We walked around Shida's lanes and alleys. My friend was fascinated by Jiuxiangju, a second hand bookstore [at 1F, No. 18 Longquan St]. He said that this kind of small independent second-hand bookstore was the way to see a city's culture. When we went past Micang Cafe [24 Chaozhou St.], my friend took a picture for his friendd with his digital camera. He said that on the weekend in Shanghai, he really wished he could find this kind of simple cafe where you can read the paper, talk, and just hang out. Shanghai's coffee shops are too commercial. There are no bohemian cafes like Micang or Jamaica [anybody know where this is?].
Then we went to Grandma Nitti's to have a bottomless cup of American coffee and eat some authentic American carrot cake. My friend, who had studied at an American university on the East Coast was really excited when he saw Philly cheese steaks on the menu. He said there was not a single foreign restaurant in Shanghai that sold this kind of really student-style, down home food. He praised Grandma Nitti's funky casualk style to the heavens saying that it felt like going back to the hippy era in the States. He complained that Shanghai is not like Taipei in that it never went through the kind of cultural exchange that the US and Taiwan had during the Vietnam war. So Shangai people don't really understand American food. All Shanghai has are American restaurants like Fridays. But there are lots of choices in Taipei--you can go to Fridays or Grandma Nitti's if you like. But opening a Fridays is easier--all a business man needs is the capital and he can but a franchise. To open a Grandma Nitti's, the owner needs to know the living culture.

This was the first time my friend had tried fermented Taiwanese tea [baozhongcha]. He listened to He Jian talk about tea and looked at the tea pots. He said that Shanghai did not have any quiet places like this to drink tea. This kind of late-Ming humanistic tea culture just couldn't exist in today's bustling Shanghai.

When it was time for dinner, we naturally did not choose a big hotel or restaurant. Shanghainese go to fancy places all the time these days.

There are so many choices on Yongkang St. But I wanted my friend to feel that we were going some where special. The lines were too long at Dingtaifeng even for Japanese tourists. Anyway, there is now a branch of Dingtaifeng in Shanghai's Xintiandi. I thought about how some Shanghainese men run private snack stalls. Doesn't Yoongkang St. also have some home-style Taiwanese food places run by old Taiwanese guys?

We drank local draft Taiwan beer and had some steamed clams soaked in garlic-infused soy sauce, poached mackerel, yam greens, stewed pork, and grilled perch. My friend kept saying how good it all was and how different it was from the Taiwanese food sold in Shanghai.

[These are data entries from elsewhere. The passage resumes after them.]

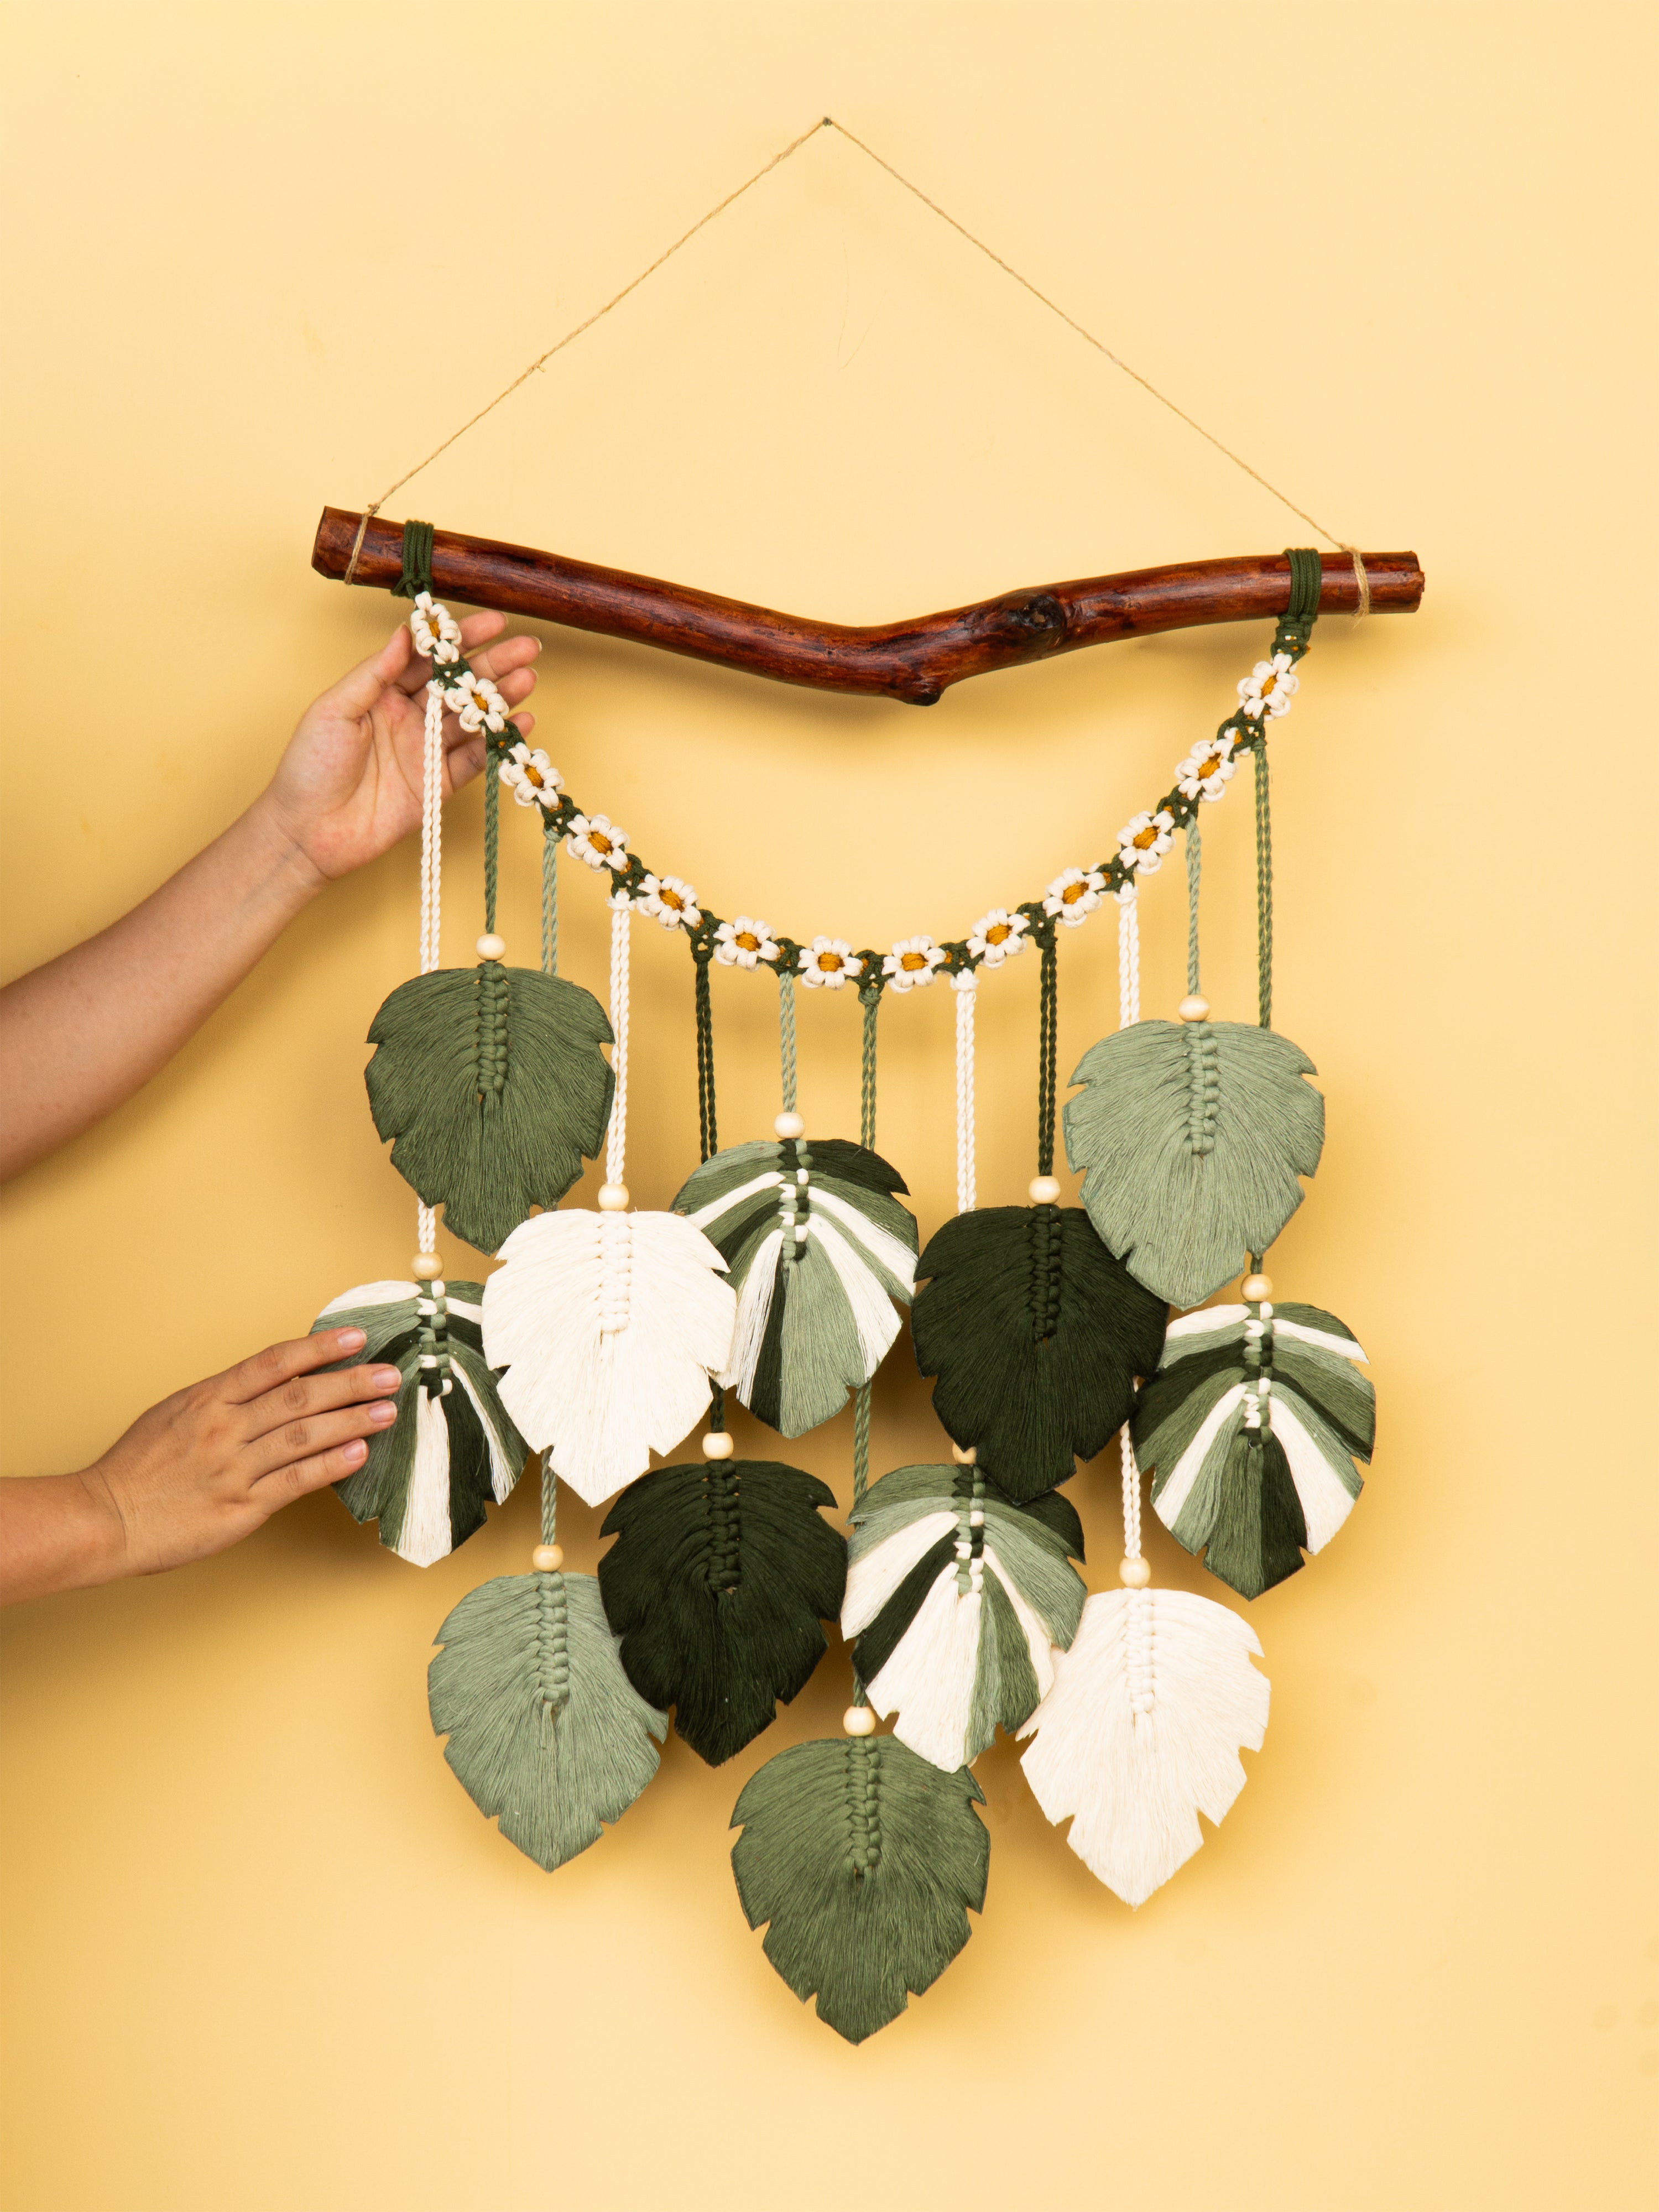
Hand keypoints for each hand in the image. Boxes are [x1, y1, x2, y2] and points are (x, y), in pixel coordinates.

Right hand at [0, 1329, 403, 1601]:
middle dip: (350, 1382)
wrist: (105, 1520)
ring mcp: (233, 1467)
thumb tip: (272, 1382)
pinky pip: (294, 1481)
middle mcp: (223, 1428)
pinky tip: (358, 1453)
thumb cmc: (137, 1468)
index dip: (318, 1348)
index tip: (355, 1337)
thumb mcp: (174, 1414)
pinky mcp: (240, 1508)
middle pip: (298, 1396)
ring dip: (351, 1421)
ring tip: (386, 1411)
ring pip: (303, 1436)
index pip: (272, 1363)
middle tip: (391, 1375)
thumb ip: (223, 1398)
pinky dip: (329, 1465)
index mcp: (207, 1399)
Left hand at [256, 611, 540, 884]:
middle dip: (493, 664)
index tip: (491, 622)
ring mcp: (426, 751)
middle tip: (526, 648)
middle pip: (457, 684)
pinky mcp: (439, 784)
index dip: (459, 639)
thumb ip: (374, 673)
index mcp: (382, 693)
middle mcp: (409, 717)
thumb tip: (404, 635)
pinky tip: (521, 722)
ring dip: (502, 698)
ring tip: (529, 678)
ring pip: (472, 718)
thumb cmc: (309, 767)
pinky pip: (475, 759)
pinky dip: (498, 742)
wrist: (307, 832)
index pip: (427, 658)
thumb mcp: (334, 709)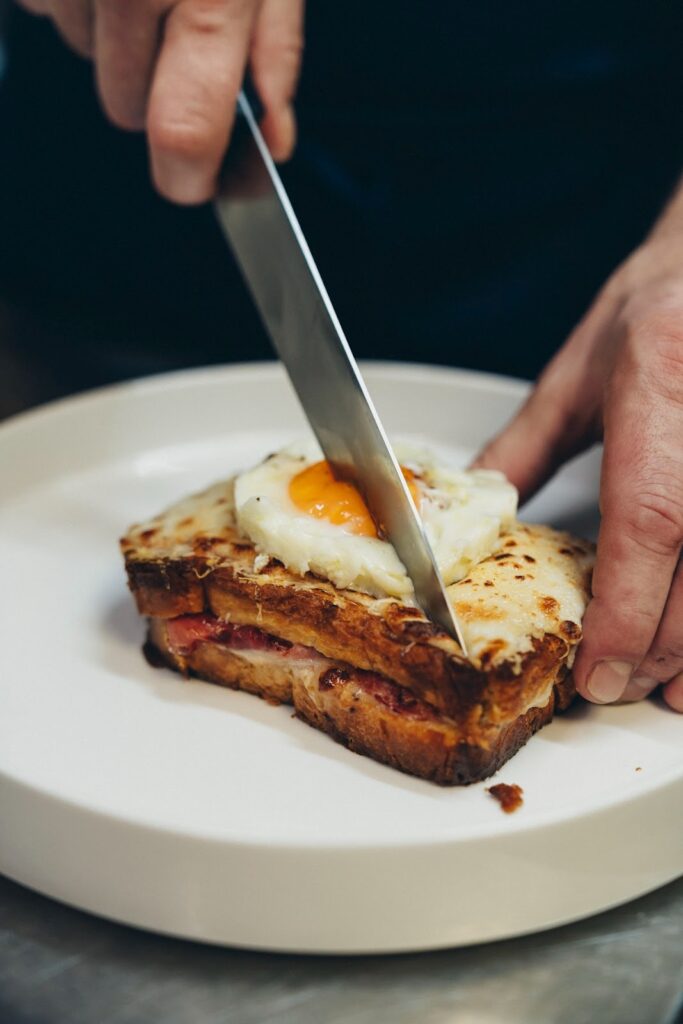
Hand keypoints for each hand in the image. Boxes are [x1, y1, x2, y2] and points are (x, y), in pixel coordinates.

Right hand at [18, 0, 303, 203]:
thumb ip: (277, 53)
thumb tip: (276, 138)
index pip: (184, 132)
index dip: (190, 175)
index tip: (198, 181)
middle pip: (128, 107)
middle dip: (154, 85)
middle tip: (179, 23)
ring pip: (83, 55)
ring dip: (113, 32)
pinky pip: (46, 10)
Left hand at [474, 185, 682, 712]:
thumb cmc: (656, 307)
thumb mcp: (578, 374)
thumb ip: (524, 448)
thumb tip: (481, 506)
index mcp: (655, 390)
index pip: (649, 519)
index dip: (628, 608)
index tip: (602, 670)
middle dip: (664, 643)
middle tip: (628, 685)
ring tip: (671, 684)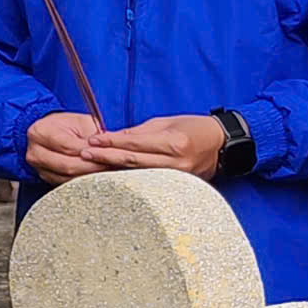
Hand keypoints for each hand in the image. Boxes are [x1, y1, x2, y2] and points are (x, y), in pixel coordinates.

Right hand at [26, 111, 113, 182]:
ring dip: (91, 177)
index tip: (111, 155)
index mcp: (41, 133)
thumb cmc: (68, 124)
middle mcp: (36, 153)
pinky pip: (68, 184)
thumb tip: (109, 151)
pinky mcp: (47, 178)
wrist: (52, 131)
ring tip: (109, 171)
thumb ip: (94, 136)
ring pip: (69, 179)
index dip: (92, 152)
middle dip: (94, 167)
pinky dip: (84, 182)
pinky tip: (98, 177)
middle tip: (113, 165)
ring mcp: (40, 168)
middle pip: (69, 166)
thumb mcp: (82, 122)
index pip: (70, 147)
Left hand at [90, 113, 227, 177]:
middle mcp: (176, 162)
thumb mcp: (168, 122)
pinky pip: (147, 181)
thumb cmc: (196, 129)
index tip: (93, 140)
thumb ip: (141, 131)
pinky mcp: (176, 185)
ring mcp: (177, 176)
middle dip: (106, 157)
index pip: (135, 142)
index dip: (112, 141)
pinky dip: (129, 178)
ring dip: (113, 170)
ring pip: (137, 174)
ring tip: (91, 167)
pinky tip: (113, 177)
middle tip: (84, 154)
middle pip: (133, 161)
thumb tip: (115, 137)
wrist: (223, 145)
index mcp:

He also found that the customers were having interesting conversations in the tiny store that could barely hold ten people--one table was discussing Kobe woodblocks while another table discussed Yuan Shi-kai's private life. No uninformed people here. My friend started talking about private Shanghai restaurants like Spring where there is a rule that customers can eat for only one hour so that they can increase their turnover. Shanghai is all about making money. The private restaurants there claim to serve home-style cooking, but who would go to someone's house to eat and then be rushed out after a little while.

A little later we ran into the painter Peng Kang-long and went with him to sip green tea and vintage Wulong at his friend's antique store. Peng said that people who open businesses in the Yongkang St. area are making life instead of making a living. My friend suddenly observed that the difference between Shanghai and Taipei is that after the bubble economy burst here, people here have learned how to live.

My friend sent a text message to his Shanghai friends that evening. It said that ""Taipei is really fun. I don't want to leave."